In 1612 Duke Vincenzo died and his successor, Francesco, came in with a new broom and Monteverdi was given his cards. He then sought a position at St Marco in Venice in 1613.  This was a top flight position and he had to compete for the post which he won.  Standards at St Marco had deteriorated since their last music chief had died and Monteverdi was charged to get the team back up to scratch. He would stay on at St Marco for the remainder of his life.

In addition to composing some large-scale works, Monteverdi’s duties at St. Mark’s included reorganizing the cappella, finding new singers, and purchasing music. He received some commissions from Mantua after Duke Francesco was succeeded by his brother Ferdinando. He now turned to a new medium, his ballet Tirsi e Clori which was performed in Mantua in 1616. Other dramatic works were to follow as well as his his seventh book of madrigals in 1619. Apart from Venice he continued to write for Mantua who sought to get him to transfer back to them which he refused to do.

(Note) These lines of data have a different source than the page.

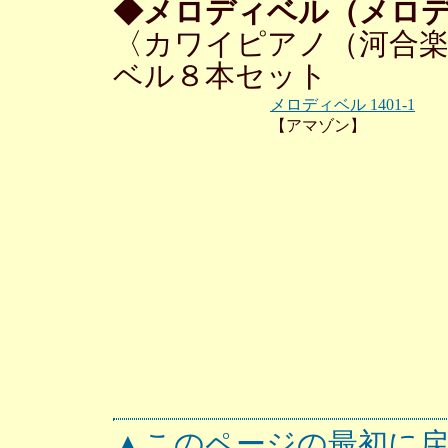
◆メロディベル（メロ
〈カワイピアノ（河合楽
ベル８本セット
メロディベル 1401-1
【アマゾン】
▲このページの最初に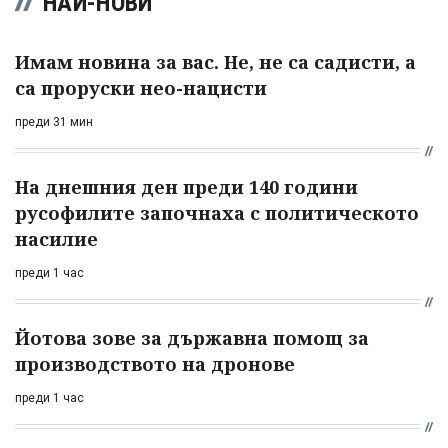
НАЙ-НОВИ
Имам новина за вас. Не, не са садисти, а
са проруски нео-нацисти
преди 31 мин
На днешния ден преди 140 години
русофилите започнаха с политическото
насилие
преди 1 час
Йотова зове за държавна помощ за
производството на дронове
преди 1 час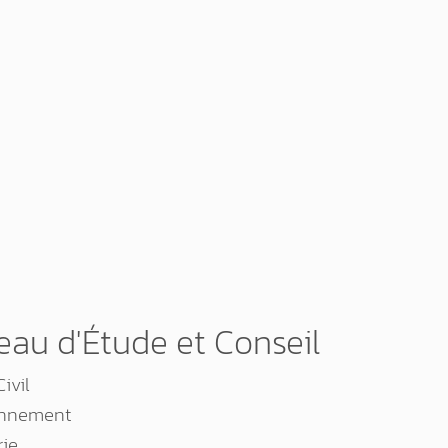
eau d'Étude et Conseil
ivil
onnement
rie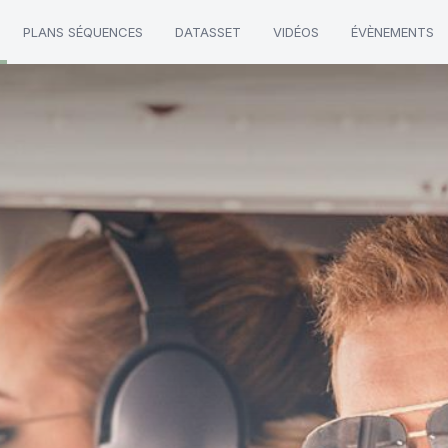
PLANS SÉQUENCES
DATASSET
VIDÉOS
ÉVÈNEMENTS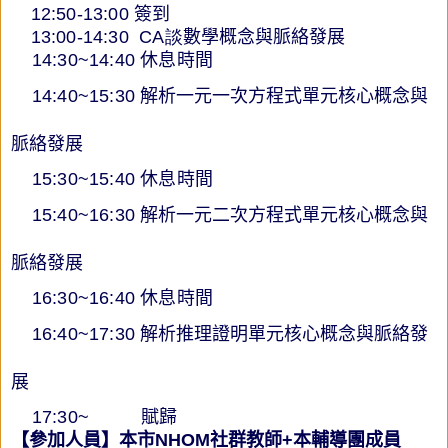
12
:50-13:00
簽到
13
:00-14:30 CA談
數學概念與脈絡發展
14:30~
14:40
休息時間
14:40~15:30
解析
一元一次方程式
單元核心概念與
脈絡發展
15:30~
15:40
休息時間
15:40~16:30
解析
一元二次方程式單元核心概念與
脈絡發展
16:30~
16:40
休息時間
16:40~17:30
解析
推理證明單元核心概念與脈絡發
展
17:30~
賦歸
【參加人員】
本市
NHOM
社群教師
+
本輔導團成員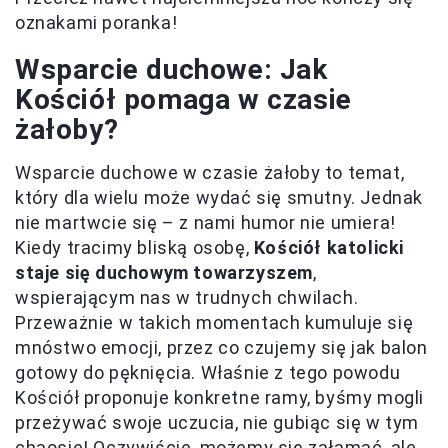
oznakami poranka!
Wsparcie duchowe: Jak
Kościół pomaga w czasie
żałoby?
Wsparcie duchowe w czasie żałoby to temat,
który dla wielu może wydać się smutny. Jednak
nie martwcie się – z nami humor nie umiera!
Kiedy tracimy bliską osobę,
Kościół katolicki
staje się duchowym towarzyszem
,
wspierającym nas w trudnych chwilach.
Przeważnie w takich momentach kumuluje się
mnóstwo emocji, przez co czujemy się jak balon
gotowy do pęknięcia. Właśnie z tego powodu
Kościół proponuje konkretne ramy, byśmy mogli
przeżywać swoje uczucia, nie gubiąc się w tym
chaosie! Oczywiście, możemy się załamać, ale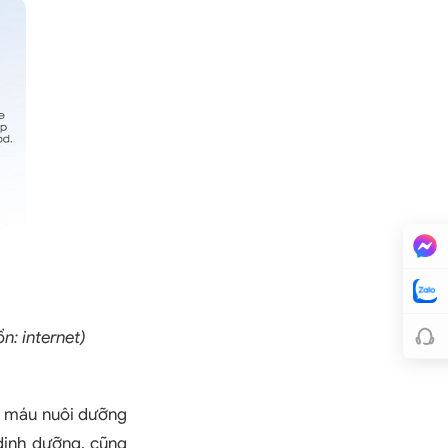
n: internet)
u máu nuôi dưỡng
dinh dưỡng, cũng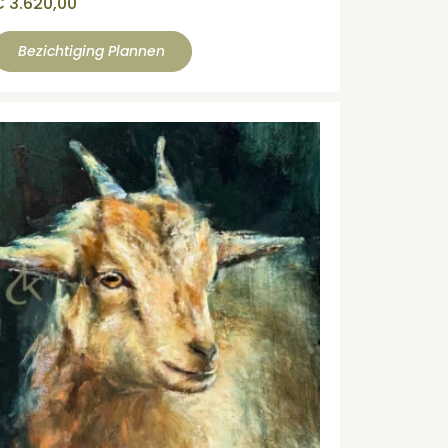
€
3.620,00
Bezichtiging Plannen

In 1630 Monteverdi decided on a career change without having to give up his music. Against the background of commissions from Mantua slackening off and a plague breaking out in Venice, Monteverdi took holy orders in 1632 and published a small collection of vocal music under the title Scherzi musicali the same year.   This is the first time I have encountered the word “scherzo” (joke) so early in music history.  As a musical form it was elevated to great heights by Beethoven but one knew he was not the inventor of the genre. Whilst he had replaced the traditional classical minuet with the scherzo we knew that Haydn had in one or two string quartets used the scherzo for similar purposes. But the Monteverdi pieces (which I have not heard) were written 100 years before Haydn’s birth.

The opening of public opera houses in Venice in 1637 created a new outlet for the dramatic works of Monteverdi. L’Arianna was revived in 1640, followed by three new operas, Il ritorno d’Ulisse in patria (1640), Le nozze d’Enea con Lavini (1641), since lost, and L’incoronazione di Poppea (1643); in addition, he wrote a further ballet performed in 1641 but which has also been lost. It was also the early days of publishing and a retrospective collection of his secular music was published in 1638, with a similar volume of church music appearing in 1641.

Monteverdi died at the age of 76, in Venice, and was buried in the Church of the Frari.  His work divides itself between traditional liturgies, secular songs and madrigals which looked to a future and the world of stage, opera and ballet, which brought about the opera and the opera houses to go with it.  In a world where “early music” is reserved for the pursuit of the esoteric we need to know more about this distant time and to hear more of Monteverdi.